I'm Using Actor Cluster Sharding for a usecase where i have Set of Cluster Nodes and Set of Proxy Nodes.
From proxy node i will forward some messages to EntityActor Created in Actor Cluster Node.
For this proxy node will be joined into the Actor Cluster by ShardRegion Proxy.
I have to send message from Proxy to Entity Actors without data loss or duplication(AT MOST ONCE) delivery.
I'm using Futures to get Acknowledgement from Entity Actors when i Sent Data.That future Object will wait atmost for 5 Sec(configured) for acknowledgment.In idle case data will send in atmost once.
When node join/leave/restart the Shards in Shard Region will be re-balanced.At that time Shards will not be responsible.
If we send a Data from Shard Region Proxy it will be held in the buffer.
At that time if my Proxy Server restarted then the data will be lost.(DataLoss).
If i didn't get reply after the 5 Sec and i Retried it will be a duplication if the Buffered message reached after re-balance.
For this i check for every message isEntityActor Available or not by invoking ActorSelection with the Exact EntityActor path.
If the Shard is rebalancing then i will insert it in another Storage layer an when the Actor rebalanced in preStart i will fetch those data and process without data loss.
But this ActorSelection is taking more time in high data rate.
how can i improve this without ActorSelection to avoid dataloss and dataduplication.
"without data loss or duplication" is "exactly-once" delivery (i.e. both at-least-once and at-most-once).
In general in a distributed system exactly-once delivery is not possible.
The closest one can get is "effectively once", which basically means combining resending until the sender is sure that the message has been delivered with implementing the receiver in such a way as to be able to recognize when the message being received is one that it has already processed in which case it sends back the acknowledgement (in the hope that the sender eventually stops resending the message) but otherwise ignores the message. Techniques like including correlation IDs and sequence numbers in the messages being sent are often used to assist the recipient in determining that a message is being processed a second time.

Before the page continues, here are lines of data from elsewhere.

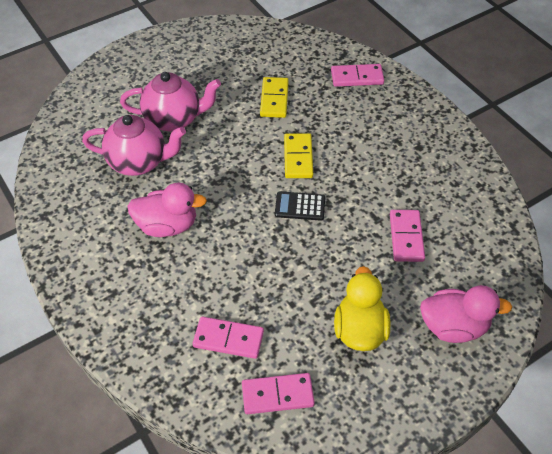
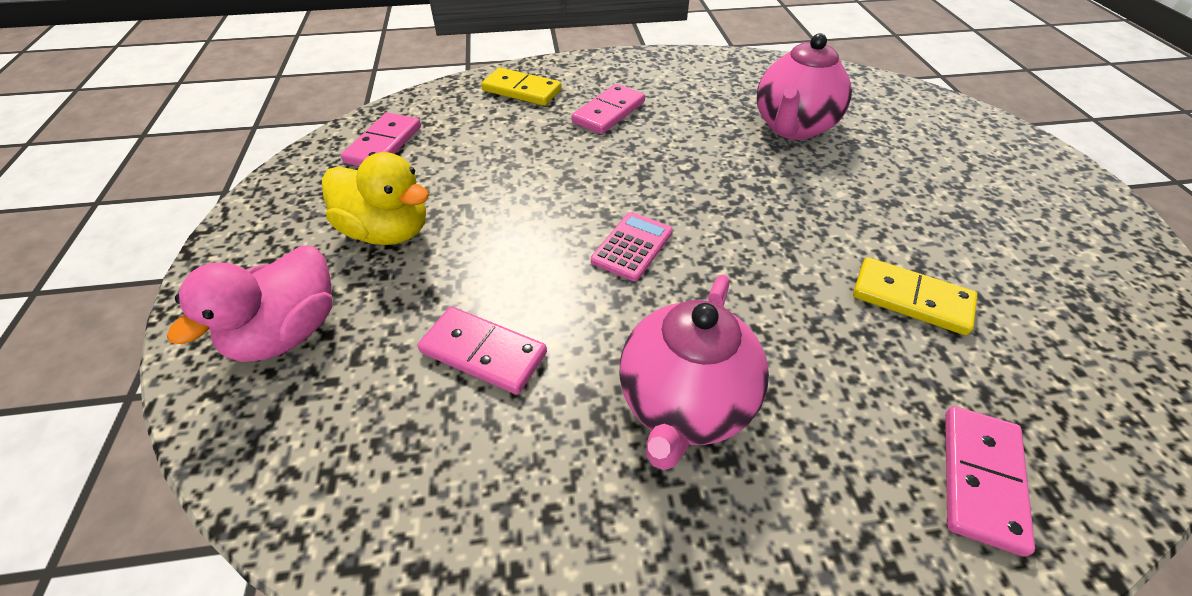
camera: 115 degrees right, 5 degrees down
pink teapot [120,72,221,132] -> pink teapot moved to [619,275,769,470]
pink duck [127,183,207,237] -> none
pink domino [193,317,264,359] -> pink domino moved to [572,84,645,134]
black calculator [275,191,325,221] -> pink calculator [591,212,673,281]
yellow domino [284,133,313,178] -> yellow domino moved to [481,68,562,106]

Note that exactly-once delivery is generally not useful: what is really wanted is exactly-once processing, and that can only be defined by the application. Akka does provide support for reliable delivery, with the caveat that it does impose a substantial throughput penalty (both the sender and receiver have to be durable and every message sent will entail four writes to a datastore): the supporting infrastructure will guarantee you hard at-least-once (assuming a durable queue), and the persistent entity actor receiving the messages can use the seqNr
in the received messages to recognize a duplicate.